In May 1954, Pat made some solo recordings for Sun that remained unissued for decades, and one of these, ‘Gonna Murder My Baby’, was to prove prophetic. Later that year, Pat relocated to Houston and became a first-call session man for Don Robey‘s Duke label, cutting many records with his old friends Rosco and Junior, as well as Bobby ‘Blue’ Bland and Big Mama Thornton. Then Pat was called to Chicago by Muddy Waters, who had already recruited James Cotton to his band. Pat’s first cut at Chess was ‘Forty Days and Forty Nights’ in early 1956, and he played on the classic ‘Got My Mojo Working’, adding his spectacular guitar breaks to Muddy’s performances for almost five years. The band played at the Newport Jazz Festival in 1960, and the subsequent live album made Muddy’s name around the world, but Pat was credited as ‘Tat Harris’ on the album cover! Shortly afterwards, Pat was fired for drunken behaviour. A mild mannered and affable man when sober, Pat turned nasty when he had a drink, and when he started turning up drunk most of the time, he was unmanageable.
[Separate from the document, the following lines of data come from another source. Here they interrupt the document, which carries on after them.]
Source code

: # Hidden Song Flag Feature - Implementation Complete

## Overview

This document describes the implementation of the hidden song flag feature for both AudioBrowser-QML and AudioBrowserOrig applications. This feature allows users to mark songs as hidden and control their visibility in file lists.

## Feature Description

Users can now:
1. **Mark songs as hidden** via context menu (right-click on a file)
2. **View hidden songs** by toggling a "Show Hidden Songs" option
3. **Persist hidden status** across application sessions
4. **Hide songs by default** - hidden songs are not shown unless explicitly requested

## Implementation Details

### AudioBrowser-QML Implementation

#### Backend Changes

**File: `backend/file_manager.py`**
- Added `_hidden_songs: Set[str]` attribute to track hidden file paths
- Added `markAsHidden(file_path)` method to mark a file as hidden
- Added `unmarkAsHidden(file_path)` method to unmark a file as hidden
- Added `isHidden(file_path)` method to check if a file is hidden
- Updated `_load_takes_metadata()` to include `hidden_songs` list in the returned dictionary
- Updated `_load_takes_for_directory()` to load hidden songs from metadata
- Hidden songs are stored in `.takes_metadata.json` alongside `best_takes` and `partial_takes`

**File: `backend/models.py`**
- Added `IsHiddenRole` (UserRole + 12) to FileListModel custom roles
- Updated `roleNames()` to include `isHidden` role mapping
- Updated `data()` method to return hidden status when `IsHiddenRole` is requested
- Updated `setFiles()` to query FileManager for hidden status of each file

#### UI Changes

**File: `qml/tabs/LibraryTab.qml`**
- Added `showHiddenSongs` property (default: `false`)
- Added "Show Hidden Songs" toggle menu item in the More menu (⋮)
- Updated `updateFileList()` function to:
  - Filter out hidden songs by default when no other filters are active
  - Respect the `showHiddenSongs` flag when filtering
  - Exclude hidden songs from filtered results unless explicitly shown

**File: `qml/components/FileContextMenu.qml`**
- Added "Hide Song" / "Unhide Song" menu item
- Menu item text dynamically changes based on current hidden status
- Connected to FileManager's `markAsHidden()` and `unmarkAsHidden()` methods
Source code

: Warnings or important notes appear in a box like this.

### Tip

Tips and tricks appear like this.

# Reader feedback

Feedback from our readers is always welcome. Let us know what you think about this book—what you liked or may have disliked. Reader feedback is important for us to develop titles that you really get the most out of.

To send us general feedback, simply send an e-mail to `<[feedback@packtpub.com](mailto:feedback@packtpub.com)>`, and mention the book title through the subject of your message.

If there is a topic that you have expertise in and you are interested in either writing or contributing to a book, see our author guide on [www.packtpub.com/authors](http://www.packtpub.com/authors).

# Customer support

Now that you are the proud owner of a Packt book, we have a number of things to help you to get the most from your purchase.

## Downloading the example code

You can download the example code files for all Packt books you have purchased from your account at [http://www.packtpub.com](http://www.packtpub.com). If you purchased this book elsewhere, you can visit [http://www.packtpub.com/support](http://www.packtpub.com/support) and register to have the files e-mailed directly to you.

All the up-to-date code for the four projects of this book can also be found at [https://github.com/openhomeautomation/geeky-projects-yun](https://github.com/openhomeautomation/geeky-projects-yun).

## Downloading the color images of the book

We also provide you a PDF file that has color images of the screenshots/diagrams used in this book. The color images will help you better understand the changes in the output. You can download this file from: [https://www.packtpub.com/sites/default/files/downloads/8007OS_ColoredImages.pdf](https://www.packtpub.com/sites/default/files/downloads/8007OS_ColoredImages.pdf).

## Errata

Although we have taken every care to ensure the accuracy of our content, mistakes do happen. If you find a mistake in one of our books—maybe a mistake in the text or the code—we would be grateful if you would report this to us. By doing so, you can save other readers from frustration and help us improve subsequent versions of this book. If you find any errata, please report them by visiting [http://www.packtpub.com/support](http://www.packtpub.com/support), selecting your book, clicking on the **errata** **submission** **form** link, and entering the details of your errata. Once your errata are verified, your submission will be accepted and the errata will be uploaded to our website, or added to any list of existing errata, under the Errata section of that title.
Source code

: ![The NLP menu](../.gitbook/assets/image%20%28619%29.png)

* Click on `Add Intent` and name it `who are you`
Pat singing his prophetic song ‘Gonna Murder My Baby’;

Pat moved to Minneapolis to work with another ex-Muddy sideman Mojo Buford, but in 1963, in nearby St. Paul, Pat’s tragedy played out. He shot his girlfriend dead, and when the police came to investigate, he killed an officer too, so he was inevitably sentenced to life imprisonment. It seems he formed a band in jail, ‘Sounds Incarcerated’ and, after 16 years behind bars, he passed away from lung cancer in 1980.